**Document passage**
************

2.4.1 Promiscuous and restricted mating methods

The stage probability parameter, denoted as mm, corresponds to the mating behavior exhibited by the Bonobo species. Initially, the value of the variable representing the amount of mm is set at a value of 0.5, with incremental upgrades occurring throughout successive iterations. According to Eq. (8), the value is deemed to be identical or lower than mm.

$$n\_{{\text{bo}}}_{j}={{\text{bo}}}_{j}^{i}+{q}_{1}{t}^{a}\left({a}_{j}^{{\text{bo}}}-{{\text{bo}}}_{j}^{i}\right)+(1-{q}_{1}){t}^{t}{\text{flag}}({{\text{bo}}}_{j}^{i}-{{\text{bo}}}_{j}^{m})$$
(8)

bo = bonobo. \(n\_{{\text{bo}}}_{{\text{j}}}\) and \({a}_{j}^{{\text{bo}}}\) are the jth the variables of the new progenies. j is a variable number between zero and one. e stands for the number of variables. In q1, a random value between \(0\) and \(1\) is determined. \({{\text{bo}}}_{j}^{i}\) and \({{\text{bo}}}_{j}^{m}\) determine the values of the bonobos’ ith and mth associated variables, respectively. \({t}^{a}\) and \({t}^{t}\) are called division coefficients for \({a}^{{\text{bo}}}\) and mth bonobos, respectively.

************

**Raw data**

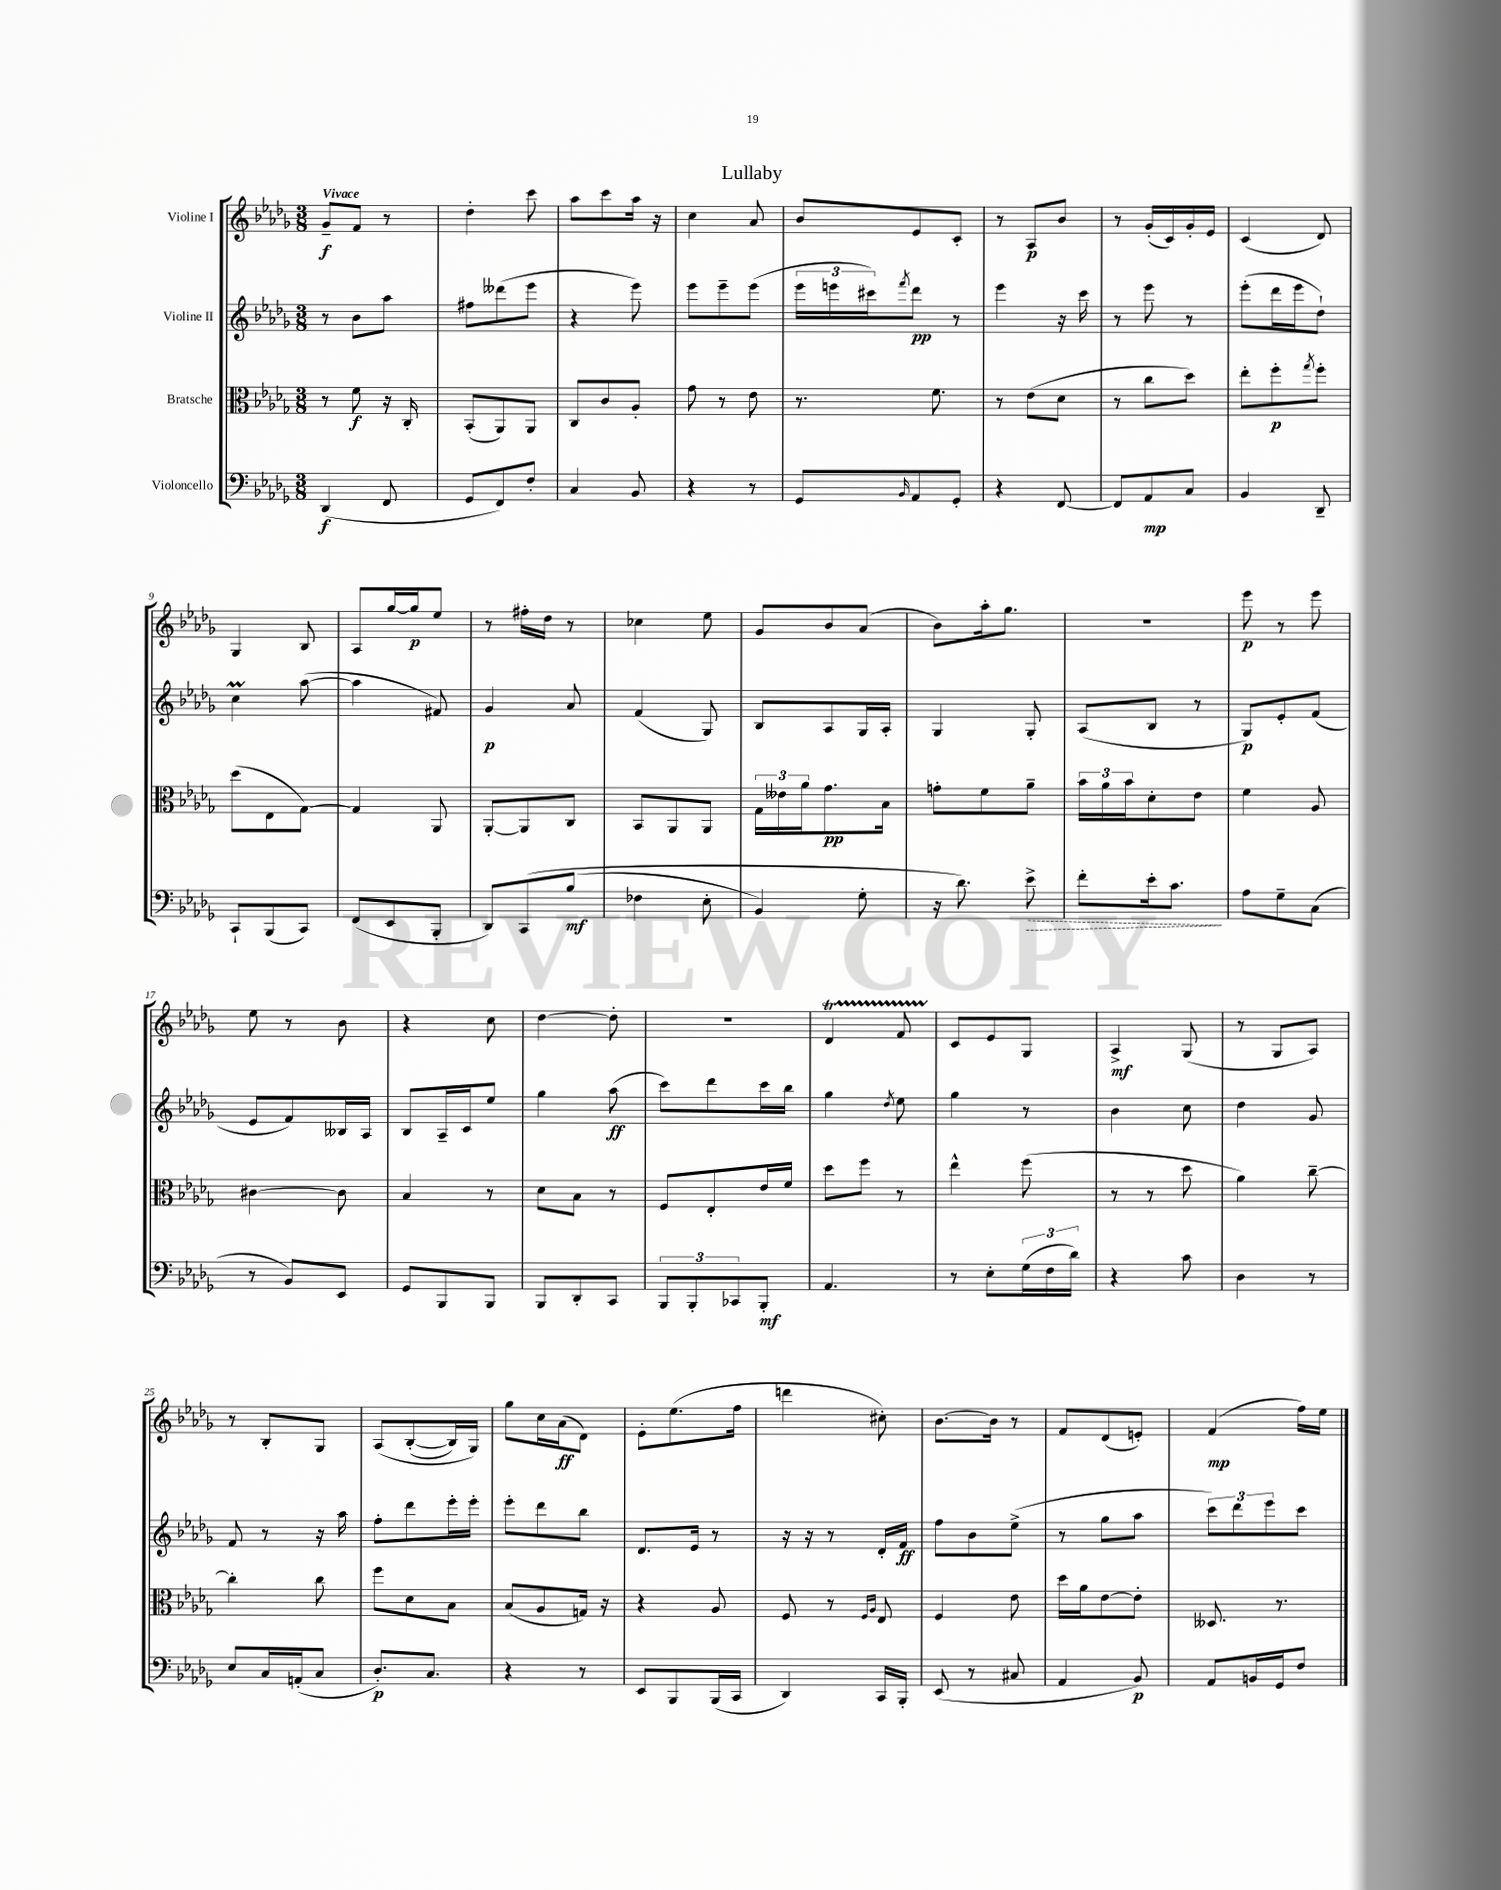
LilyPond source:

************

**Task**
Write the next part of the passage on promiscuous and restricted bonobo mating methods, starting after its final sentence. The data above was taken from a different source than the passage.

**Exercise result**
When the ith bonobo achieves a more favorable outcome compared to the mth bonobo, it results in promiscuous mating. The flag has been denoted with the number 1 under these circumstances. Alternatively, in order to restrict pairing, a value of −1 is attributed to the \({a}^{{\text{bo}}}\) combination.

2.4.2 Methods of mating extra-group and consort ships

If the value of the part mm is lower than that of \(q\), the occurrence of these mating types will ensue. Alternatively, if the value of \({q}_{2}\) is equivalent to or lower than the probability of extra-group mating for the given group (\({m}_{{\text{xgm}}}\)), the resultant outcome will involve a bolstering of the solution through the process of extra-group mating.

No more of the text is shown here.